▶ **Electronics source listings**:
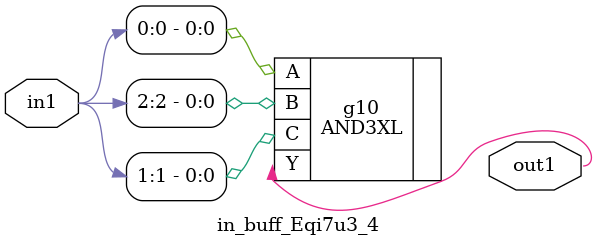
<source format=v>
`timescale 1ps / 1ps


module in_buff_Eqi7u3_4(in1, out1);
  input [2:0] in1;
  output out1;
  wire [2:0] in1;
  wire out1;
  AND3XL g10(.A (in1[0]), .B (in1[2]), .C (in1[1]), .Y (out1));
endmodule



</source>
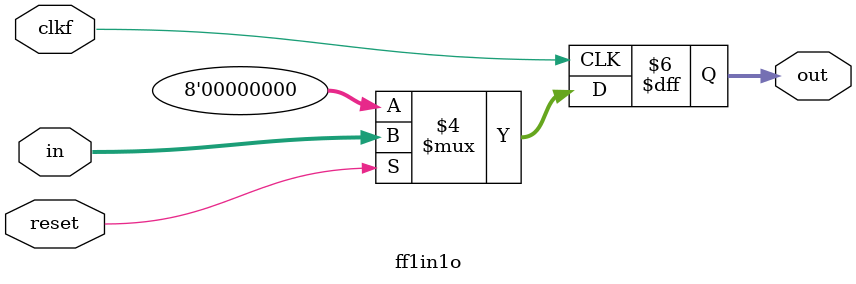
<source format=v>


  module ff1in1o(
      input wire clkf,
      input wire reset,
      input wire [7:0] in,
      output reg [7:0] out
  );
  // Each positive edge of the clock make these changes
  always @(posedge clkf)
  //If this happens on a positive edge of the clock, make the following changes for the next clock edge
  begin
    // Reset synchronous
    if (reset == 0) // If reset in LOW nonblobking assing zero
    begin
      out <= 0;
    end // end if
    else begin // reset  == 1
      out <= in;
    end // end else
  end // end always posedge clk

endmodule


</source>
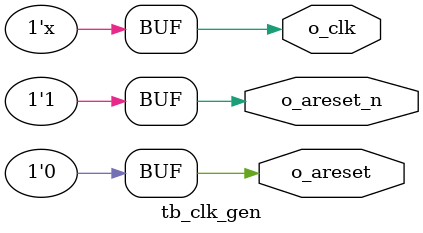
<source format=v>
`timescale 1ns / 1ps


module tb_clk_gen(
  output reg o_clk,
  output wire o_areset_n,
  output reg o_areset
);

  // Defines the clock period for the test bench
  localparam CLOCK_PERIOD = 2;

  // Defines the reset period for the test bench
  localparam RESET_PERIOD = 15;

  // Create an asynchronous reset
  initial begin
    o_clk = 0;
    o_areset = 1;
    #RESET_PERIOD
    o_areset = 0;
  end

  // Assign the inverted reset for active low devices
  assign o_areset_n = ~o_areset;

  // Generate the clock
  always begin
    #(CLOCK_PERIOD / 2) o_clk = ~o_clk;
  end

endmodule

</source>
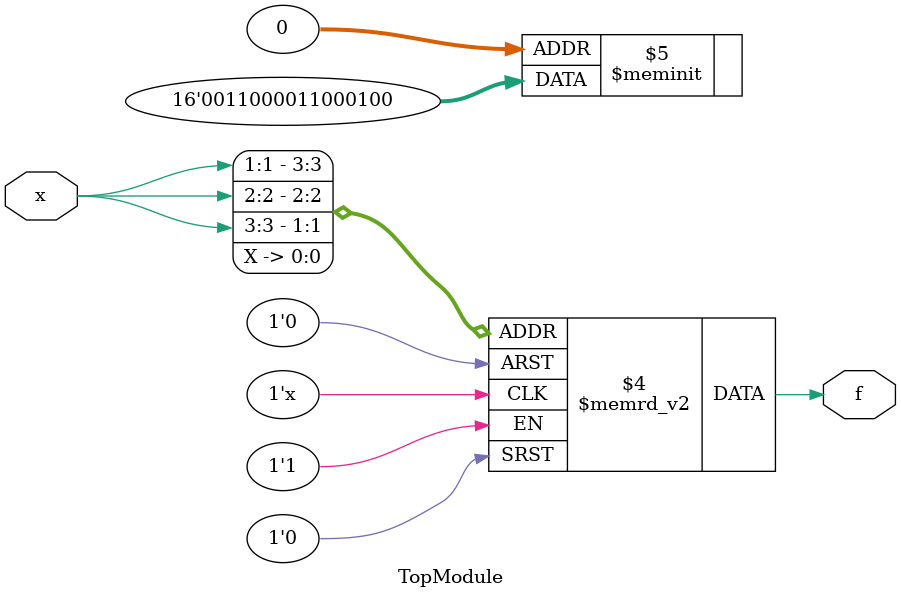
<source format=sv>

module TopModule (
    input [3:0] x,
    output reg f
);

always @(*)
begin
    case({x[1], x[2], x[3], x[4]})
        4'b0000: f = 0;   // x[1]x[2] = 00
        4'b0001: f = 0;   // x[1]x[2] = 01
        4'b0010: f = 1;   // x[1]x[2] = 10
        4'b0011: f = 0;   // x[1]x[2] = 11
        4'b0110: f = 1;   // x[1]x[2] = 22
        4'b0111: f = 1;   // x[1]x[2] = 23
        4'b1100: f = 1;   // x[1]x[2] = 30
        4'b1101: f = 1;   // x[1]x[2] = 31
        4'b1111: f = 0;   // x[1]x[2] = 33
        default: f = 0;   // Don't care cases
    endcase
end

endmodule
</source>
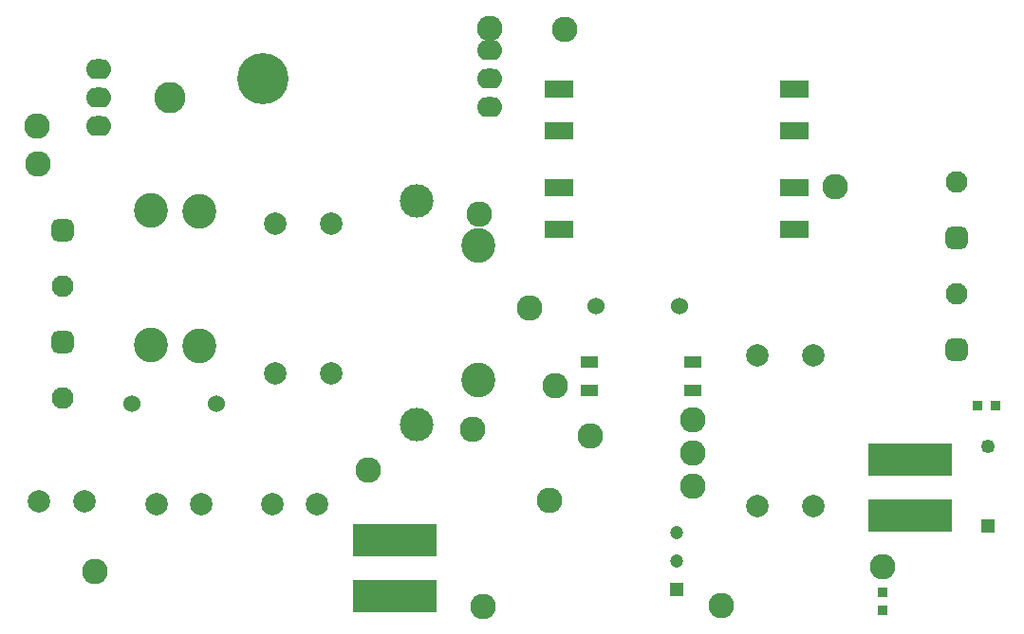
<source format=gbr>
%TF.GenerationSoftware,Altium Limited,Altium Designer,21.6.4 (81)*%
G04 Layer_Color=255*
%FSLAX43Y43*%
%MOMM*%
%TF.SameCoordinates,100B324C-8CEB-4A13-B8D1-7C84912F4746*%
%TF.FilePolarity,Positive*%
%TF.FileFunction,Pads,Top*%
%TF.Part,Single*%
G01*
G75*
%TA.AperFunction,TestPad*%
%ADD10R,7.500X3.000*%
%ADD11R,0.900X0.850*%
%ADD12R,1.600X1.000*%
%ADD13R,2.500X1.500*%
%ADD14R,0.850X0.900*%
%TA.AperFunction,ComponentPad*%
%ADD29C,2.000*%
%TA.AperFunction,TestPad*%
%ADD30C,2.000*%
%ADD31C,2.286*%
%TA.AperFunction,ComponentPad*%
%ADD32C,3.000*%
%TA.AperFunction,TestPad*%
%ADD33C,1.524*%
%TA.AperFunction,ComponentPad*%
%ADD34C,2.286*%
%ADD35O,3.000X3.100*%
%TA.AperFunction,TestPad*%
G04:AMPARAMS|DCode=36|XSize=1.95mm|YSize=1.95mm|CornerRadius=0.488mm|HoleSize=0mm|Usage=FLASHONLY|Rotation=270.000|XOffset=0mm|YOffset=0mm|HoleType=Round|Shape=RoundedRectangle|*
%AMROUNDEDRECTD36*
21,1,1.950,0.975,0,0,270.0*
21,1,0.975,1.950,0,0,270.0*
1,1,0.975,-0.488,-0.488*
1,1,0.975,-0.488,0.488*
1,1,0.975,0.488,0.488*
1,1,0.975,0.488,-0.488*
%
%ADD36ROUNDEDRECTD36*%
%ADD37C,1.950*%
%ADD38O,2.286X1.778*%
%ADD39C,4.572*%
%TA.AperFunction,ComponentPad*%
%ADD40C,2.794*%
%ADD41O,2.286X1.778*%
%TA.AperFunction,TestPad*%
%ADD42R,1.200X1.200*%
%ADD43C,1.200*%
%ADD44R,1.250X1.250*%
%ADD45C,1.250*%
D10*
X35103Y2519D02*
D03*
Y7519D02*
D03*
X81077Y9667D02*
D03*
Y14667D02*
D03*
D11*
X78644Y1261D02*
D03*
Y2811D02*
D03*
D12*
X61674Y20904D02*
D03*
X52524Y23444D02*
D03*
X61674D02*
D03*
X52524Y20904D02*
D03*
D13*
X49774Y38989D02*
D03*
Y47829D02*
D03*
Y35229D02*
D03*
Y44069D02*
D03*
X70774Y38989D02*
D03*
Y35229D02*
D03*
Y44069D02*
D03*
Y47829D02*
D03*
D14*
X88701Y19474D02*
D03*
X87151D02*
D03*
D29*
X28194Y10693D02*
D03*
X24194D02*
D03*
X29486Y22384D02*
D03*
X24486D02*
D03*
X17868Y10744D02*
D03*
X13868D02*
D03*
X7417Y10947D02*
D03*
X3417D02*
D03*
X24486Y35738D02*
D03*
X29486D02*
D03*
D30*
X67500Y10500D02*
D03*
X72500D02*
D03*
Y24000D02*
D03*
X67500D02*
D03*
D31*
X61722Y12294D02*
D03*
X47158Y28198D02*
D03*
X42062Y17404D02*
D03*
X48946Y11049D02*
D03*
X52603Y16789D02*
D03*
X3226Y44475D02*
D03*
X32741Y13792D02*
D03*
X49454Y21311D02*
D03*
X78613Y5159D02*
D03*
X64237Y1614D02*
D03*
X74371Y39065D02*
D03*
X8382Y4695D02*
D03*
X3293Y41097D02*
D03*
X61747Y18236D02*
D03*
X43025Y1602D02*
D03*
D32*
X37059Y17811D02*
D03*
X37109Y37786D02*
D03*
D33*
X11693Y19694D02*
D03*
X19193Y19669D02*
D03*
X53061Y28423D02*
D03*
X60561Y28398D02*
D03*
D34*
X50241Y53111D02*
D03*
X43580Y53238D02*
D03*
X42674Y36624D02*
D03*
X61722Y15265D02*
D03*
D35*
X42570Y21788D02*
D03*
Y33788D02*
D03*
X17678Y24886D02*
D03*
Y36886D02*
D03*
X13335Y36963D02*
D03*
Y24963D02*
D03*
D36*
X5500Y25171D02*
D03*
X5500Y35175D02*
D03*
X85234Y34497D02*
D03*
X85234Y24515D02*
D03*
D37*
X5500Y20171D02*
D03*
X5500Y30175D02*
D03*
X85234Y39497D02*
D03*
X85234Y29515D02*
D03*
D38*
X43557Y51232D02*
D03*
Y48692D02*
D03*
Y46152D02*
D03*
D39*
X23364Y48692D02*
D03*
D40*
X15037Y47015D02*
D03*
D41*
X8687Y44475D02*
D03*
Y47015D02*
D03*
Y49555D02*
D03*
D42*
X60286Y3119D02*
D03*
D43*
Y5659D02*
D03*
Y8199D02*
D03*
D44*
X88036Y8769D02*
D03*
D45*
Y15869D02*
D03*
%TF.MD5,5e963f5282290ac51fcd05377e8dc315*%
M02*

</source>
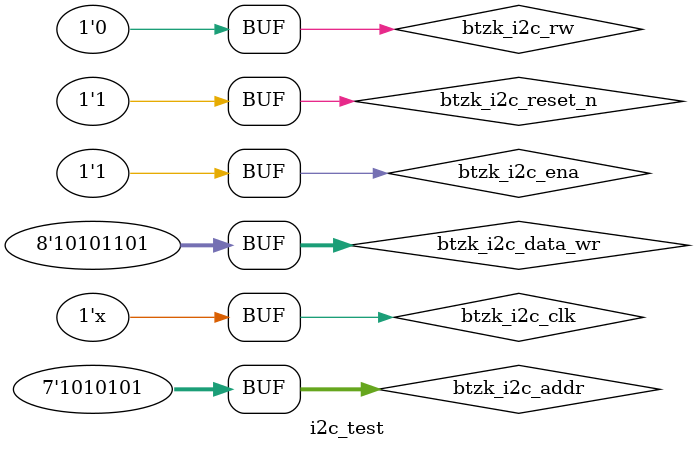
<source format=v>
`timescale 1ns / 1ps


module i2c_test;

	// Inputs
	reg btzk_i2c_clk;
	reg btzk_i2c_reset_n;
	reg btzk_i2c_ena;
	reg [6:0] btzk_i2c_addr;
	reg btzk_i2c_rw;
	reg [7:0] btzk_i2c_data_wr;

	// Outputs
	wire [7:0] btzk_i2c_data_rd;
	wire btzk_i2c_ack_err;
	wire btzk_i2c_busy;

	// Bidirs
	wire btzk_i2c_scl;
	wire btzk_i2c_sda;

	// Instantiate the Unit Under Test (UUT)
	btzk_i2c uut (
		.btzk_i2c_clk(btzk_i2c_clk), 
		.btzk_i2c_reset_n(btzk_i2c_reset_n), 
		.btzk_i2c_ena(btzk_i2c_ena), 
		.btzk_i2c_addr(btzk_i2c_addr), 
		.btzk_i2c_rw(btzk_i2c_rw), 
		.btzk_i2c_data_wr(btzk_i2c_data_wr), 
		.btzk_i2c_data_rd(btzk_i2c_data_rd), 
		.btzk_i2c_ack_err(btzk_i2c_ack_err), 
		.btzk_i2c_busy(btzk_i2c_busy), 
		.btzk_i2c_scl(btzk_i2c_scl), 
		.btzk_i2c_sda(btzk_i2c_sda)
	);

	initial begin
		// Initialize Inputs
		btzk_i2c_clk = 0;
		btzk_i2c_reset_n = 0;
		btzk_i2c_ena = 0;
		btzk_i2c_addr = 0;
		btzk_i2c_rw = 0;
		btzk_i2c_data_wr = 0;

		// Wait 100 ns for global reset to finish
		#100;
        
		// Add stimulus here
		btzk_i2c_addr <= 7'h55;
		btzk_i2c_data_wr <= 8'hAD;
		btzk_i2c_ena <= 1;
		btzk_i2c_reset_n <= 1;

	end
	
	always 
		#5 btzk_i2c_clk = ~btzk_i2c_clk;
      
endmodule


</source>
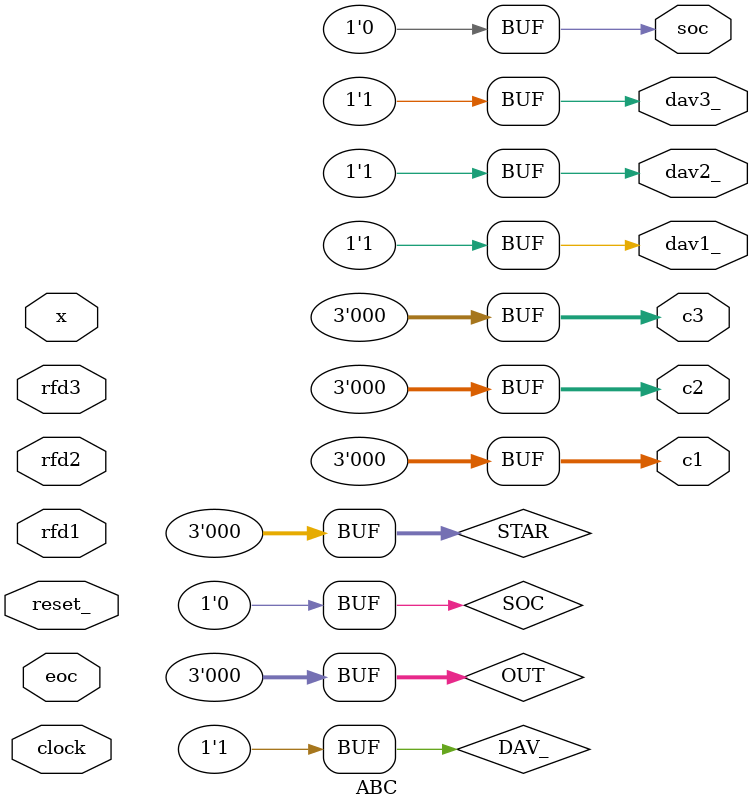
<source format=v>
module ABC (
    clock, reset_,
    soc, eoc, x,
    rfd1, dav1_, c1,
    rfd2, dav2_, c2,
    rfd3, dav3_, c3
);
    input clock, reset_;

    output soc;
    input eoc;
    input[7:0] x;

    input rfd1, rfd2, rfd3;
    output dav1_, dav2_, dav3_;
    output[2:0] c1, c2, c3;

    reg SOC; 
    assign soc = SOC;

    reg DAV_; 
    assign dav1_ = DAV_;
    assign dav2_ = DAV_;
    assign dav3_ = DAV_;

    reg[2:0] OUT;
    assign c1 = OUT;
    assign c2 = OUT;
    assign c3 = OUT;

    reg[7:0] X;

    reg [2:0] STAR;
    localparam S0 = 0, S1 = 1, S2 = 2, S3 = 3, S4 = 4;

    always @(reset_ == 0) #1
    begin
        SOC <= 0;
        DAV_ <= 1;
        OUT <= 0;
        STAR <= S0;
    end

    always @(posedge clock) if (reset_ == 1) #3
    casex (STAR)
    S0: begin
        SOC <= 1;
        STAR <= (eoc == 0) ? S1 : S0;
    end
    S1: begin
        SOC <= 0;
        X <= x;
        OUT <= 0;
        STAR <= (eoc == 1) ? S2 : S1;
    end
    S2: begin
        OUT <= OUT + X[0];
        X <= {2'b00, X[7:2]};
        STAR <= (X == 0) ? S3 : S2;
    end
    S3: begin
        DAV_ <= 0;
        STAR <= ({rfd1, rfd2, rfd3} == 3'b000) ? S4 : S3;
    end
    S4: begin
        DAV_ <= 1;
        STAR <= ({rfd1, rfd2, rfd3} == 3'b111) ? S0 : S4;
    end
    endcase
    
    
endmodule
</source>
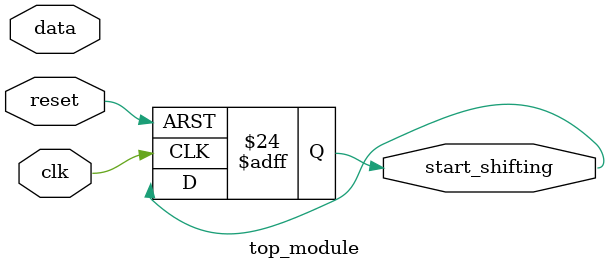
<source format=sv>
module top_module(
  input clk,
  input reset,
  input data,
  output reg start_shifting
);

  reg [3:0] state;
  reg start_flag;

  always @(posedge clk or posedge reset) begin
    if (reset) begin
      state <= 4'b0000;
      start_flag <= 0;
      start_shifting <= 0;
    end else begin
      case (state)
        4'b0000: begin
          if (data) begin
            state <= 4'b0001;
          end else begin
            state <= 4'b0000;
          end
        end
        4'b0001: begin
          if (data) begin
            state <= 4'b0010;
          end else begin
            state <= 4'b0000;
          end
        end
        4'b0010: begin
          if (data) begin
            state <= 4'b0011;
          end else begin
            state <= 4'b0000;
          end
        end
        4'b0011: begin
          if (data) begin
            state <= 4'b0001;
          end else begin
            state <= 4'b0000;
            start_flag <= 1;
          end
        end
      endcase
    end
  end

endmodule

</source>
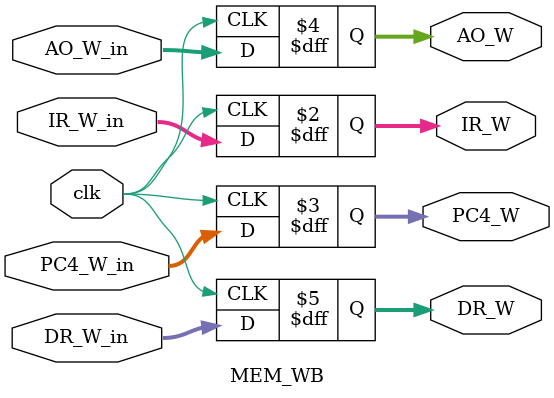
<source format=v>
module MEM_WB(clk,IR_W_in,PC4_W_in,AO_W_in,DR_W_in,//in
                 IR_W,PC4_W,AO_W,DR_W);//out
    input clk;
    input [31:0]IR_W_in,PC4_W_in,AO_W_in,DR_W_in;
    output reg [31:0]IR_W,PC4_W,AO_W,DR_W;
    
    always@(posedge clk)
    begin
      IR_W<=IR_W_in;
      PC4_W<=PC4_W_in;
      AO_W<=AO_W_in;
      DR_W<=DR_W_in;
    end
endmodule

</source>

▶ **What to produce**: Reproduce only the lines running from the beginning of the entries above to the line holding "make these changes", inclusive. Pictures stay out of the copy.

▶ **Answer**:
<source format=v>
`timescale 1ps / 1ps


module in_buff_Eqi7u3_4(in1, out1);
  input [2:0] in1;
  output out1;
  wire [2:0] in1;
  wire out1;
  AND3XL g10(.A (in1[0]), .B (in1[2]), .C (in1[1]), .Y (out1));
endmodule



</source>
<source format=v>


  module ff1in1o(
      input wire clkf,
      input wire reset,
      input wire [7:0] in,
      output reg [7:0] out
  );
  // Each positive edge of the clock make these changes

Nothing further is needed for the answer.